Stored data:

= Beginning of Section =

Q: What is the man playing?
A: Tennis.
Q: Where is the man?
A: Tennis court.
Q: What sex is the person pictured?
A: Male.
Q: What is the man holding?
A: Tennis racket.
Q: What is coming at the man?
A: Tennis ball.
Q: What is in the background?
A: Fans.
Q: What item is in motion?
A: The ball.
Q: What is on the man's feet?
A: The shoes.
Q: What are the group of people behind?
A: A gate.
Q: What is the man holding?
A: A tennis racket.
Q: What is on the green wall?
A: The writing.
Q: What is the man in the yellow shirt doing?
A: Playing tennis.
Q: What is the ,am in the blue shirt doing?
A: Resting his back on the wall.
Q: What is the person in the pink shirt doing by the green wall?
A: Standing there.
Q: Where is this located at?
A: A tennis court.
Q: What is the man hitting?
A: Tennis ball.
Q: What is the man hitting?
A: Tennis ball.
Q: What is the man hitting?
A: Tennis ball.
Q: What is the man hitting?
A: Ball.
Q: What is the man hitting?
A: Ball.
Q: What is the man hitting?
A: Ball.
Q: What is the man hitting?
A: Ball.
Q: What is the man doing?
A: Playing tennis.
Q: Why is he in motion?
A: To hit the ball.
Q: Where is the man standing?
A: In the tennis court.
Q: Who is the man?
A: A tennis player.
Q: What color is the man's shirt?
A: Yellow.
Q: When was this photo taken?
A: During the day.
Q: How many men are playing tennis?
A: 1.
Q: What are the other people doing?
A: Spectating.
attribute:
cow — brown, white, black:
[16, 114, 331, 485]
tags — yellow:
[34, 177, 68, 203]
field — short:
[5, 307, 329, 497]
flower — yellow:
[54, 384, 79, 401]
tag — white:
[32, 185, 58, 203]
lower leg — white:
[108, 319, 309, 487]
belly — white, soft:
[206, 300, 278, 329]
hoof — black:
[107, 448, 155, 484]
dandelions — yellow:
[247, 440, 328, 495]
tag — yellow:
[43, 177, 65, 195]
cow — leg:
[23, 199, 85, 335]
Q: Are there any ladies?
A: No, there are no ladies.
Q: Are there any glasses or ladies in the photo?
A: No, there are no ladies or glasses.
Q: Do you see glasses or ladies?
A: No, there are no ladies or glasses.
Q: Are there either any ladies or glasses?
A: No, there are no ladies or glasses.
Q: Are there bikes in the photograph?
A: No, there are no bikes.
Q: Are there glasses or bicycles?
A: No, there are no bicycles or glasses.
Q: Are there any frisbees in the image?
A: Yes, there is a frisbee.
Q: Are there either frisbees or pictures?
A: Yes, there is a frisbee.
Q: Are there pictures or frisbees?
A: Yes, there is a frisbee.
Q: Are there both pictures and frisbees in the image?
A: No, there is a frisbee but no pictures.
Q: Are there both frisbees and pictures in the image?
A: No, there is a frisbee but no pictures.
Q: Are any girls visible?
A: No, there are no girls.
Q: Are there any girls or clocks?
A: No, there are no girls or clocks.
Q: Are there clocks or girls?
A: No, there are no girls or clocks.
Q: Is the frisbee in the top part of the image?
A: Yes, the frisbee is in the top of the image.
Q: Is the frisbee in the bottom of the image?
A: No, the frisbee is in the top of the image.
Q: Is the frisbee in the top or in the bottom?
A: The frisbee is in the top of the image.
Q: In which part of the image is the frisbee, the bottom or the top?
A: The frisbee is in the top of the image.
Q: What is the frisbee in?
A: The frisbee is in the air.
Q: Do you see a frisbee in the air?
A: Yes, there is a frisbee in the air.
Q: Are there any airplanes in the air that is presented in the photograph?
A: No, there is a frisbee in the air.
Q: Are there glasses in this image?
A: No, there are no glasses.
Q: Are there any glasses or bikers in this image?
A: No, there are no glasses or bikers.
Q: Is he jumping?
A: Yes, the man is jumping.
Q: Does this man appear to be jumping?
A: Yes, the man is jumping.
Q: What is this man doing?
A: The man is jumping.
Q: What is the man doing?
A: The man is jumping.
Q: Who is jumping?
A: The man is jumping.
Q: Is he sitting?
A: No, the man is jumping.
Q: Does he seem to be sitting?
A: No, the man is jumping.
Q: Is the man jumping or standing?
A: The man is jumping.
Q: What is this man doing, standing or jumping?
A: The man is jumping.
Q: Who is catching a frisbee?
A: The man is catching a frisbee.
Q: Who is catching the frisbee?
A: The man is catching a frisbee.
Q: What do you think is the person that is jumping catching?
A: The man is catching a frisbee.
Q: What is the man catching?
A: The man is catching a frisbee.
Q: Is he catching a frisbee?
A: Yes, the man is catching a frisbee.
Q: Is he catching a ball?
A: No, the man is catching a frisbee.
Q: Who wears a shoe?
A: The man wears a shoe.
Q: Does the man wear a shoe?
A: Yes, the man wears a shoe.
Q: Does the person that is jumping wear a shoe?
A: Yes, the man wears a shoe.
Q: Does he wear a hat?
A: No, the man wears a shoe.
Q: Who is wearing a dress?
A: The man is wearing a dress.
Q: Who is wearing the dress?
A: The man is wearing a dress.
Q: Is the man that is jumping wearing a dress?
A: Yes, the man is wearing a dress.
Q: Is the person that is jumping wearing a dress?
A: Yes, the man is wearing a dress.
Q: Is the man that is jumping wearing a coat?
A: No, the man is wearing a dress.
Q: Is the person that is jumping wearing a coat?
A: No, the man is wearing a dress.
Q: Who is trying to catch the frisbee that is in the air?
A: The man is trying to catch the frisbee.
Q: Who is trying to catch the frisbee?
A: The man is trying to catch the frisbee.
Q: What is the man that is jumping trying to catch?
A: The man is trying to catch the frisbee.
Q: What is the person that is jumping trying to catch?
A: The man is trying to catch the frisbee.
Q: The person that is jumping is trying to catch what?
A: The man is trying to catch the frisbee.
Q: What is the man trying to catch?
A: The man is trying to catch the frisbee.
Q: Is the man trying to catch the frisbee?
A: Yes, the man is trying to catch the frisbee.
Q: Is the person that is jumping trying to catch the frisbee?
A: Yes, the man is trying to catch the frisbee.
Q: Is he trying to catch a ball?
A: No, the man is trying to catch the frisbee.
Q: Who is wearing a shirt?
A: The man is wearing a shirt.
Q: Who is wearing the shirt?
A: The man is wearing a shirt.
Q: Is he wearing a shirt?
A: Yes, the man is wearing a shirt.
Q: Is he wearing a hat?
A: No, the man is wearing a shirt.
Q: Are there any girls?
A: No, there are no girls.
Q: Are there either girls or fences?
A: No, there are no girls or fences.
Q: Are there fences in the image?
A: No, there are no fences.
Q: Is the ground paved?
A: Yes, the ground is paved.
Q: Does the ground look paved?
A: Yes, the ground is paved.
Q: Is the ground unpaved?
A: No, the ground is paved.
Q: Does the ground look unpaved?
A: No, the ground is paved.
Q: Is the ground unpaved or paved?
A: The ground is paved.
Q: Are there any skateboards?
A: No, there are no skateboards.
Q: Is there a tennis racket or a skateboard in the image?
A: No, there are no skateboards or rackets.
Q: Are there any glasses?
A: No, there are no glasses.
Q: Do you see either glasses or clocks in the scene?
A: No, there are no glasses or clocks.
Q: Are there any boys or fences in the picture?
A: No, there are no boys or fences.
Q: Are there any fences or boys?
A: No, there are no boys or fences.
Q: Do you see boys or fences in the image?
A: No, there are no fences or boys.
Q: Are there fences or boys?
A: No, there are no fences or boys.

= End of Section =

• _Assigned task_: Format all of the material above as a JSON list of strings, with one string for each line and no blank lines.

• _Expected output_:
[
  "Q: What is the man playing?",
  "A: Tennis.",
  "Q: Where is the man?",
  "A: Tennis court.",
  "Q: What sex is the person pictured?",
  "A: Male.",
  "Q: What is the man holding?",
  "A: Tennis racket.",
  "Q: What is coming at the man?",
  "A: Tennis ball.",
  "Q: What is in the background?",
  "A: Fans.",
  "Q: What item is in motion?",
  "A: The ball.",
  "Q: What is on the man's feet?",
  "A: The shoes.",
  "Q: What are the group of people behind?",
  "A: A gate.",
  "Q: What is the man holding?",
  "A: A tennis racket.",
  "Q: What is on the green wall?",
  "A: The writing.",
  "Q: What is the man in the yellow shirt doing?",
  "A: Playing tennis.",
  "Q: What is the ,am in the blue shirt doing?",
  "A: Resting his back on the wall.",
  "Q: What is the person in the pink shirt doing by the green wall?",
  "A: Standing there.",
  "Q: Where is this located at?",
  "A: A tennis court.",
  "Q: What is the man hitting?",
  "A: Tennis ball.",
  "Q: What is the man hitting?",
  "A: Tennis ball.",
  "Q: What is the man hitting?",
  "A: Tennis ball.",
  "Q: What is the man hitting?",
  "A: Ball.",
  "Q: What is the man hitting?",
  "A: Ball.",
  "Q: What is the man hitting?",
  "A: Ball.",
  "Q: What is the man hitting?",
  "A: Ball.",
  "Q: What is the man doing?",
  "A: Playing tennis.",
  "Q: Why is he in motion?",
  "A: To hit the ball.",
  "Q: Where is the man standing?",
  "A: In the tennis court.",
  "Q: Who is the man?",
  "A: A tennis player.",
  "Q: What color is the man's shirt?",
  "A: Yellow.",
  "Q: When was this photo taken?",
  "A: During the day.",
  "Q: How many men are playing tennis?",
  "A: 1.",
  "Q: What are the other people doing?",
  "A: Spectating.",
  "attribute:",
  "cow — brown, white, black:",
  "[16, 114, 331, 485]",
  "tags — yellow:",
  "[34, 177, 68, 203]",
  "field — short:",
  "[5, 307, 329, 497]",
  "flower — yellow:",
  "[54, 384, 79, 401]",
  "tag — white:",
  "[32, 185, 58, 203]",
  "lower leg — white:",
  "[108, 319, 309, 487]",
  "belly — white, soft:",
  "[206, 300, 278, 329]",
  "hoof — black:",
  "[107, 448, 155, 484]",
  "dandelions — yellow:",
  "[247, 440, 328, 495]",
  "tag — yellow:",
  "[43, 177, 65, 195]",
  "cow — leg:",
  "[23, 199, 85, 335]",
  "Q: Are there any ladies?",
  "A: No, there are no ladies.",
  "Q: Are there any glasses or ladies in the photo?",
  "A: No, there are no ladies or glasses.",
  "Q: Do you see glasses or ladies?",
  "A: No, there are no ladies or glasses.",
  "Q: Are there either any ladies or glasses?",
  "A: No, there are no ladies or glasses.",
  "Q: Are there bikes in the photograph?",
  "A: No, there are no bikes.",
  "Q: Are there glasses or bicycles?",
  "A: No, there are no bicycles or glasses.",
  "Q: Are there any frisbees in the image?",
  "A: Yes, there is a frisbee.",
  "Q: Are there either frisbees or pictures?",
  "A: Yes, there is a frisbee.",
  "Q: Are there pictures or frisbees?",
  "A: Yes, there is a frisbee.",
  "Q: Are there both pictures and frisbees in the image?",
  "A: No, there is a frisbee but no pictures.",
  "Q: Are there both frisbees and pictures in the image?",
  "A: No, there is a frisbee but no pictures.",
  "Q: Are any girls visible?",
  "A: No, there are no girls.",
  "Q: Are there any girls or clocks?",
  "A: No, there are no girls or clocks.",
  "Q: Are there clocks or girls?",
  "A: No, there are no girls or clocks.",
  "Q: Is the frisbee in the top part of the image?",
  "A: Yes, the frisbee is in the top of the image.",
  "Q: Is the frisbee in the bottom of the image?",
  "A: No, the frisbee is in the top of the image.",
  "Q: Is the frisbee in the top or in the bottom?",
  "A: The frisbee is in the top of the image.",
  "Q: In which part of the image is the frisbee, the bottom or the top?",
  "A: The frisbee is in the top of the image.",
  "Q: What is the frisbee in?",
  "A: The frisbee is in the air.",
  "Q: Do you see a frisbee in the air?",
  "A: Yes, there is a frisbee in the air.",
  "Q: Are there any airplanes in the air that is presented in the photograph?",
  "A: No, there is a frisbee in the air.",
  "Q: Are there glasses in this image?",
  "A: No, there are no glasses.",
  "Q: Are there any glasses or bikers in this image?",
  "A: No, there are no glasses or bikers.",
  "Q: Is he jumping?",
  "A: Yes, the man is jumping.",
  "Q: Does this man appear to be jumping?",
  "A: Yes, the man is jumping.",
  "Q: What is this man doing?",
  "A: The man is jumping.",
  "Q: What is the man doing?",
  "A: The man is jumping.",
  "Q: Who is jumping?",
  "A: The man is jumping.",
  "Q: Is he sitting?",
  "A: No, the man is jumping.",
  "Q: Does he seem to be sitting?",
  "A: No, the man is jumping.",
  "Q: Is the man jumping or standing?",
  "A: The man is jumping.",
  "Q: What is this man doing, standing or jumping?",
  "A: The man is jumping.",
  "Q: Who is catching a frisbee?",
  "A: The man is catching a frisbee.",
  "Q: Who is catching the frisbee?",
  "A: The man is catching a frisbee.",
  "Q: What do you think is the person that is jumping catching?",
  "A: The man is catching a frisbee.",
  "Q: What is the man catching?",
  "A: The man is catching a frisbee.",
  "Q: Is he catching a frisbee?",
  "A: Yes, the man is catching a frisbee.",
  "Q: Is he catching a ball?",
  "A: No, the man is catching a frisbee.",
  "Q: Who wears a shoe?",
  "A: The man wears a shoe.",
  "Q: Does the man wear a shoe?",
  "A: Yes, the man wears a shoe.",
  "Q: Does the person that is jumping wear a shoe?",
  "A: Yes, the man wears a shoe.",
  "Q: Does he wear a hat?",
  "A: No, the man wears a shoe.",
  "Q: Who is wearing a dress?",
  "A: The man is wearing a dress.",
  "Q: Who is wearing the dress?",
  "A: The man is wearing a dress.",
  "Q: Is the man that is jumping wearing a dress?",
  "A: Yes, the man is wearing a dress.",
  "Q: Is the person that is jumping wearing a dress?",
  "A: Yes, the man is wearing a dress.",
  "Q: Is the man that is jumping wearing a coat?",
  "A: No, the man is wearing a dress.",
  "Q: Is the person that is jumping wearing a coat?",
  "A: No, the man is wearing a dress.",
  "Q: Who is trying to catch the frisbee that is in the air?",
  "A: The man is trying to catch the frisbee.",
  "Q: Who is trying to catch the frisbee?",
  "A: The man is trying to catch the frisbee.",
  "Q: What is the man that is jumping trying to catch?",
  "A: The man is trying to catch the frisbee.",
  "Q: What is the person that is jumping trying to catch?",
  "A: The man is trying to catch the frisbee.",
  "Q: The person that is jumping is trying to catch what?",
  "A: The man is trying to catch the frisbee.",
  "Q: What is the man trying to catch?",
  "A: The man is trying to catch the frisbee.",
  "Q: Is the man trying to catch the frisbee?",
  "A: Yes, the man is trying to catch the frisbee.",
  "Q: Is the person that is jumping trying to catch the frisbee?",
  "A: Yes, the man is trying to catch the frisbee.",
  "Q: Is he trying to catch a ball?",
  "A: No, the man is trying to catch the frisbee.",
  "Q: Who is wearing a shirt?",
  "A: The man is wearing a shirt.",
  "Q: Who is wearing the shirt?",
  "A: The man is wearing a shirt.",
  "Q: Is he wearing a shirt?",
  "A: Yes, the man is wearing a shirt.",
  "Q: Is he wearing a hat?",
  "A: No, the man is wearing a shirt.",
  "Q: Are there any girls?",
  "A: No, there are no girls.",
  "Q: Are there either girls or fences?",
  "A: No, there are no girls or fences.",
  "Q: Are there fences in the image?",
  "A: No, there are no fences.",
  "Q: Is the ground paved?",
  "A: Yes, the ground is paved.",
  "Q: Does the ground look paved?",
  "A: Yes, the ground is paved.",
  "Q: Is the ground unpaved?",
  "A: No, the ground is paved.",
  "Q: Does the ground look unpaved?",
  "A: No, the ground is paved.",
  "Q: Is the ground unpaved or paved?",
  "A: The ground is paved.",
  "Q: Are there any skateboards?",
  "A: No, there are no skateboards.",
  "Q: Is there a tennis racket or a skateboard in the image?",
  "A: No, there are no skateboards or rackets.",
  "Q: Are there any glasses?",
  "A: No, there are no glasses.",
  "Q: Do you see either glasses or clocks in the scene?",
  "A: No, there are no glasses or clocks.",
  "Q: Are there any boys or fences in the picture?",
  "A: No, there are no boys or fences.",
  "Q: Are there any fences or boys?",
  "A: No, there are no boys or fences.",
  "Q: Do you see boys or fences in the image?",
  "A: No, there are no fences or boys.",
  "Q: Are there fences or boys?",
  "A: No, there are no fences or boys."
]